Excerpted text:
Thread (21 messages) 21 messages, 3 authors, 2017-05-19

Re: [RFC 1/6] mm, page_alloc: fix more premature OOM due to race with cpuset update

From: Michal Hocko <mhocko@kernel.org>
Date: 2017-05-19 07:37:56
Also in: cgroups, linux-mm, lkml

On Thu 18-05-17 14:07:45, Cristopher Lameter wrote:
On Thu, 18 May 2017, Michal Hocko wrote:
quoted
quoted
See above. OOM Kill in a cpuset does not kill an innocent task but a task
that does an allocation in that specific context meaning a task in that
cpuset that also has a memory policty.
No, the oom killer will chose the largest task in the specific NUMA
domain. If you just fail such an allocation then a page fault would get
VM_FAULT_OOM and pagefault_out_of_memory would kill a task regardless of
the cpusets.
Ok someone screwed up that code. There still is the determination that we
have a constrained alloc:
It would be much more easier if you read emails more carefully. In order
to have a constrained OOM you have to have either a non-null nodemask or
zonelist which. And as I've said above you do not have them from the
pagefault_out_of_memory context. The whole point of this discussion is
_that_ failing allocations will not work currently!
oom_kill:
	/*
         * Check if there were limitations on the allocation (only relevant for
         * NUMA and memcg) that may require different handling.
         */
        constraint = constrained_alloc(oc);
        if (constraint != CONSTRAINT_MEMORY_POLICY)
                oc->nodemask = NULL;
        check_panic_on_oom(oc, constraint);

-- Ok. A constrained failing alloc used to terminate the allocating
	process here. But it falls through to selecting a "bad process"
This behavior is there for ~10 years.
[...]
Can we restore the old behavior? If I just specify the right memory policy
I can cause other processes to just be terminated?

Dataset:
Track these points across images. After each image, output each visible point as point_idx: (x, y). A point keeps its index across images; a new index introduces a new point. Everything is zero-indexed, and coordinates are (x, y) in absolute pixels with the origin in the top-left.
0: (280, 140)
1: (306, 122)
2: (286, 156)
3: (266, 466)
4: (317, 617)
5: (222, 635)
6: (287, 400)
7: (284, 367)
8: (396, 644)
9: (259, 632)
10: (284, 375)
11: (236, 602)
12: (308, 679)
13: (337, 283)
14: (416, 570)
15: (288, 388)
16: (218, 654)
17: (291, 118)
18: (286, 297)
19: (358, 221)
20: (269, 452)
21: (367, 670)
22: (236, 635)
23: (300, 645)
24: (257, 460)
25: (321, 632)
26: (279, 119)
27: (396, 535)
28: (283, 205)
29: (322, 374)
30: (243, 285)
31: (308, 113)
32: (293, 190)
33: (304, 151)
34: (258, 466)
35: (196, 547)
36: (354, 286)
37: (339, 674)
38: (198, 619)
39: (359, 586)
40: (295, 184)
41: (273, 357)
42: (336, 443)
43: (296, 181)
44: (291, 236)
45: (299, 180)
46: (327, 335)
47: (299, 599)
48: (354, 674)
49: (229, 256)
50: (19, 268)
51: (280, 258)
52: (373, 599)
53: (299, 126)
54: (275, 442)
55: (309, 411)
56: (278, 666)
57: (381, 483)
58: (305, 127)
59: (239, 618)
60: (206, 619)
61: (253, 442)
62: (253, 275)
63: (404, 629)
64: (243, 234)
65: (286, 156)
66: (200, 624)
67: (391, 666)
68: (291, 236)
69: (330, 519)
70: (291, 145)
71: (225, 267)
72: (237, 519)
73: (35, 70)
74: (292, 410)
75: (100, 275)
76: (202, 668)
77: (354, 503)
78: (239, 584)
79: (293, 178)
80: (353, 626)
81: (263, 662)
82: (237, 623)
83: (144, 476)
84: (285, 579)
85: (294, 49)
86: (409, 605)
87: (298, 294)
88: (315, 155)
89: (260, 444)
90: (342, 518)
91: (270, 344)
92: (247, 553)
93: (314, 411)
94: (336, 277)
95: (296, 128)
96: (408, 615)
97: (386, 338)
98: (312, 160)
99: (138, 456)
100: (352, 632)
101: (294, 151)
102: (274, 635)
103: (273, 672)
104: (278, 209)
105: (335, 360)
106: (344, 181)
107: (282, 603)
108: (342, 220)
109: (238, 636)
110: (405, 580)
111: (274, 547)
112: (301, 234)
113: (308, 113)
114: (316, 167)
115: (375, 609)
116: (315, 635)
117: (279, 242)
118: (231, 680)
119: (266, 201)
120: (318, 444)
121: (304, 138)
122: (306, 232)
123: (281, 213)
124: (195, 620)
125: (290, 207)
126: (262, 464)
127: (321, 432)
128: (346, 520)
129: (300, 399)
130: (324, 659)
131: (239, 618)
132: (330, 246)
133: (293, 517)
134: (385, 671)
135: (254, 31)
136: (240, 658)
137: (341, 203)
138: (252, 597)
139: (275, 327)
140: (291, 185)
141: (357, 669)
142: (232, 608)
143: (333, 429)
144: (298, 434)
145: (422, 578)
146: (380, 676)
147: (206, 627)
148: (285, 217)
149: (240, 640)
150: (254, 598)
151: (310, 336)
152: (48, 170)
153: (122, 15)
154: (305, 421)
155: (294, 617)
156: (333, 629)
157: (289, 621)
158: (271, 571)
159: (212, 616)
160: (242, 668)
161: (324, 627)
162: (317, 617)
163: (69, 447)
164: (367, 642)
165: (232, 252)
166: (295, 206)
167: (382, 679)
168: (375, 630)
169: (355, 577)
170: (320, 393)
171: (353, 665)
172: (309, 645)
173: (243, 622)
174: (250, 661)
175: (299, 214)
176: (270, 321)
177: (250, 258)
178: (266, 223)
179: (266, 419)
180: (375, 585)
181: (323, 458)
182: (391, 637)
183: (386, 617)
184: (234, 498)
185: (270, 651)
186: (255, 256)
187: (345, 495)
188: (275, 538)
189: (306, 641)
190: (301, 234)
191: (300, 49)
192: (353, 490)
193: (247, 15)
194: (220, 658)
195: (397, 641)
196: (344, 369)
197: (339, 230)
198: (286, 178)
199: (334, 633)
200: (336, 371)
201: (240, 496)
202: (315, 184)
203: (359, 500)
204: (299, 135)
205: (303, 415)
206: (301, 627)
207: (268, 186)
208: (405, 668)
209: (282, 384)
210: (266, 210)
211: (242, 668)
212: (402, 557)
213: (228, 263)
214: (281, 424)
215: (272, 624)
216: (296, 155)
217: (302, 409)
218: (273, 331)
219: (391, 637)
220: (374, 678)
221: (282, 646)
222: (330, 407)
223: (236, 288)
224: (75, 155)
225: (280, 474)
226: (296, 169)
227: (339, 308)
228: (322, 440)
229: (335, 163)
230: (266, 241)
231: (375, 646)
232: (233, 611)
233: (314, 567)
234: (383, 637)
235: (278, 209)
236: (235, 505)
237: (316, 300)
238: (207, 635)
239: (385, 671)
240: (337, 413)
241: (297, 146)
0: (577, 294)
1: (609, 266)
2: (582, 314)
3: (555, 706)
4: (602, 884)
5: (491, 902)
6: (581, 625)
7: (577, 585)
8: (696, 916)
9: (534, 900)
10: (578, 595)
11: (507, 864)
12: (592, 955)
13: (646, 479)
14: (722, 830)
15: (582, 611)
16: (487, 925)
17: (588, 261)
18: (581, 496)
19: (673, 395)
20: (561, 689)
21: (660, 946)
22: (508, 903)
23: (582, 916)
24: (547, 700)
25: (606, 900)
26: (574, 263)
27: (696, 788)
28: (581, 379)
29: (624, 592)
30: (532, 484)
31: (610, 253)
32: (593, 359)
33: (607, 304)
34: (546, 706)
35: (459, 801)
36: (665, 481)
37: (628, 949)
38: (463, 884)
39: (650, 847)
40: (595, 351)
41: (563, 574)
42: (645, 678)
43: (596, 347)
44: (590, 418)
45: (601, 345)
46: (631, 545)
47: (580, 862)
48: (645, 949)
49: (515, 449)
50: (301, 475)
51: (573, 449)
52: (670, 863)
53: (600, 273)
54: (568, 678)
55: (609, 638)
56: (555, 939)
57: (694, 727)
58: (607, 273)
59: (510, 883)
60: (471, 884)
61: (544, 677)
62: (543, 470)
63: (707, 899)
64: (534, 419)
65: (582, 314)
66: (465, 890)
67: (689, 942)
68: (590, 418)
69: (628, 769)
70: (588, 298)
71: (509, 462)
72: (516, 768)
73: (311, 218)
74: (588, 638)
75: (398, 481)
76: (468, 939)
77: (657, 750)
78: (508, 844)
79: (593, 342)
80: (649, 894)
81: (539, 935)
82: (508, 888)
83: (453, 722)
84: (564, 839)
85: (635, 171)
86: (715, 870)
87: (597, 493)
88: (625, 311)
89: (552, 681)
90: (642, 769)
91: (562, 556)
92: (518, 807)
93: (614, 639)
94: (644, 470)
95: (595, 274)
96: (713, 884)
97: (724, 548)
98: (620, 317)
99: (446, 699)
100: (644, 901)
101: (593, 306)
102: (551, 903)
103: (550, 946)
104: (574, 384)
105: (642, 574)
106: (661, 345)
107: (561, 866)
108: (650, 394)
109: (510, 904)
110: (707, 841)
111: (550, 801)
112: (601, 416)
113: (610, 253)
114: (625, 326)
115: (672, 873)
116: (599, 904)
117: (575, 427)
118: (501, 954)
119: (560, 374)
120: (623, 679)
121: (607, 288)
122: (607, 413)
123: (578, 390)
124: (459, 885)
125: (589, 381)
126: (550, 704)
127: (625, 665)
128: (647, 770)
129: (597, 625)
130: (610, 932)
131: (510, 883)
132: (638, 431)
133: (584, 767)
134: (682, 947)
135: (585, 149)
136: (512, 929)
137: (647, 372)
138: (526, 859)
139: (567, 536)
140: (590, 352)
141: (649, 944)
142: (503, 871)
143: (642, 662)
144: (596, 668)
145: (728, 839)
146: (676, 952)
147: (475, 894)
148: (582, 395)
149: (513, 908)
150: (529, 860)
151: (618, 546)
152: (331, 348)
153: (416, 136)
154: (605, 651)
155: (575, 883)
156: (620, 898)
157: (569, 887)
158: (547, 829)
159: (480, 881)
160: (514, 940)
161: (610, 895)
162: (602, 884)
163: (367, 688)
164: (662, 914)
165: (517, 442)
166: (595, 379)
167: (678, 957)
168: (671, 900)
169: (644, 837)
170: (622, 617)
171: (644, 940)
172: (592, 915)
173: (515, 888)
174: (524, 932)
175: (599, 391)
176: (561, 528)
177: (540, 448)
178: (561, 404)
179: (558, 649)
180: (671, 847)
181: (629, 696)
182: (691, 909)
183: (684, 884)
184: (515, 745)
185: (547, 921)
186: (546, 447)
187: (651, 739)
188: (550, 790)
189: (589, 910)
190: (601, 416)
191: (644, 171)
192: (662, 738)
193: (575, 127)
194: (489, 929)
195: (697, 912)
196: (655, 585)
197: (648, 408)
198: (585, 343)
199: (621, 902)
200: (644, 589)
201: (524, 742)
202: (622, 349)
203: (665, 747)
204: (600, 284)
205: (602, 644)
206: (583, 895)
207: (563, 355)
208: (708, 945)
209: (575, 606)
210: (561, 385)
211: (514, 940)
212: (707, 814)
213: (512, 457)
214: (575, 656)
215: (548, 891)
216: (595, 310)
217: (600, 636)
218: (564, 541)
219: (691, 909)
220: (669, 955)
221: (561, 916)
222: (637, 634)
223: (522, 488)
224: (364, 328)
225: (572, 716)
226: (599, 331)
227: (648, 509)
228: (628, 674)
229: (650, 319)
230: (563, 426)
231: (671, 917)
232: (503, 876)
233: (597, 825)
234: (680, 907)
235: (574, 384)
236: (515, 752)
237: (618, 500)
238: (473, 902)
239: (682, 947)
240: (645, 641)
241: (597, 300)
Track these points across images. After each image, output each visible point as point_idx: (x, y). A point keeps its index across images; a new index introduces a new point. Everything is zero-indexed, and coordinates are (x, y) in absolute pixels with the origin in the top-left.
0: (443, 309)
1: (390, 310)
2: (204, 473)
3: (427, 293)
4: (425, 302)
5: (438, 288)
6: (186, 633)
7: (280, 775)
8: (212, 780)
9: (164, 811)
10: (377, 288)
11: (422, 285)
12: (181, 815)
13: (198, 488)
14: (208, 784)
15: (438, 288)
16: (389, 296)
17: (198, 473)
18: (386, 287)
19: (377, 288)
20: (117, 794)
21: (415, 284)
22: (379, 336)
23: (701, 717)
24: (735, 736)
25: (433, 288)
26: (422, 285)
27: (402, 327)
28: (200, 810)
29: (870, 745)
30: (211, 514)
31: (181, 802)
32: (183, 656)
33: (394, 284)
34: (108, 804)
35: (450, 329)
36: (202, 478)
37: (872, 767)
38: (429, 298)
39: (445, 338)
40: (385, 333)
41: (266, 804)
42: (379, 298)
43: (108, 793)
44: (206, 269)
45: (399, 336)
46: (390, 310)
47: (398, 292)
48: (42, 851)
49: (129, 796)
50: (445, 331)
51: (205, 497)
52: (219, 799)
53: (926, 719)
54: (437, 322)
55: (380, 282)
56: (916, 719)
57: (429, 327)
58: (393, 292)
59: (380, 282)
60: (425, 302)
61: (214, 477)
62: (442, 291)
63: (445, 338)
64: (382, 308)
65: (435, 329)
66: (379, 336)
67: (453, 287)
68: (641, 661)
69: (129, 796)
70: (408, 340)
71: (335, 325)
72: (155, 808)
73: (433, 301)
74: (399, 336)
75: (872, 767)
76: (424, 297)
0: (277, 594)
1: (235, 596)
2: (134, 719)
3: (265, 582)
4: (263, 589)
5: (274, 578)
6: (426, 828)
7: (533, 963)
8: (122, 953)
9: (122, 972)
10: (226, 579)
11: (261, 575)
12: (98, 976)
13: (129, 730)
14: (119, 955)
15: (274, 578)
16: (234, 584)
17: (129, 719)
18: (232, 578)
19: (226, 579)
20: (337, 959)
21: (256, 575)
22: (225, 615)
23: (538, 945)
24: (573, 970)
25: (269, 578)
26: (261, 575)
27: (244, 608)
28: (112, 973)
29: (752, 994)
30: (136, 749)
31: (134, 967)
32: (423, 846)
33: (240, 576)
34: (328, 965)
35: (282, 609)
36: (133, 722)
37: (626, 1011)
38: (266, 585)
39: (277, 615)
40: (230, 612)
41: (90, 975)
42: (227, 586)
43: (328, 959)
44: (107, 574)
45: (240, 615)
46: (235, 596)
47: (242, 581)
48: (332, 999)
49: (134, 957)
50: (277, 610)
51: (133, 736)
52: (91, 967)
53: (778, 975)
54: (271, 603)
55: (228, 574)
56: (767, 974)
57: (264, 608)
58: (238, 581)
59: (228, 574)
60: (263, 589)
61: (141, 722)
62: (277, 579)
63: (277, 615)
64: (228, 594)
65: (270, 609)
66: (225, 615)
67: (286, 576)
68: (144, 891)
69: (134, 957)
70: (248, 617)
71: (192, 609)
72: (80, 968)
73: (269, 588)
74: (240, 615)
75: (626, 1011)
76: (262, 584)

Problem statement: Pick up the mailing list reply about premature OOM kills and cpuset updates where it ends above, and continue it.

Result below:
Not normally. Because out_of_memory called from the page allocator
context makes sure to kill tasks from the same NUMA domain (see
oom_unkillable_task).
 
quoted
quoted
Regardless of that the point earlier was that the moving logic can avoid
creating temporary situations of empty sets of nodes by analysing the
memory policies etc and only performing moves when doing so is safe.
How are you going to do that in a raceless way? Moreover the whole
discussion is about _failing_ allocations on an empty cpuset and
mempolicy intersection.
Again this is only working for processes that are well behaved and it
never worked in a different way before. There was always the assumption
that a process does not allocate in the areas that have allocation
constraints and that the process does not change memory policies nor
store them somewhere for late etc etc. HPC apps typically allocate memory
on startup and then go through long times of processing and I/O.
I would call it a bad design which then triggered a lot of work to make
it semi-working over years. This is what Vlastimil tries to address now.
And yes that might mean we would have to do some restrictions on the
semantics. But as you know this is a user visible API and changing
something that has been fundamentally underdefined initially is quite
hard to fix.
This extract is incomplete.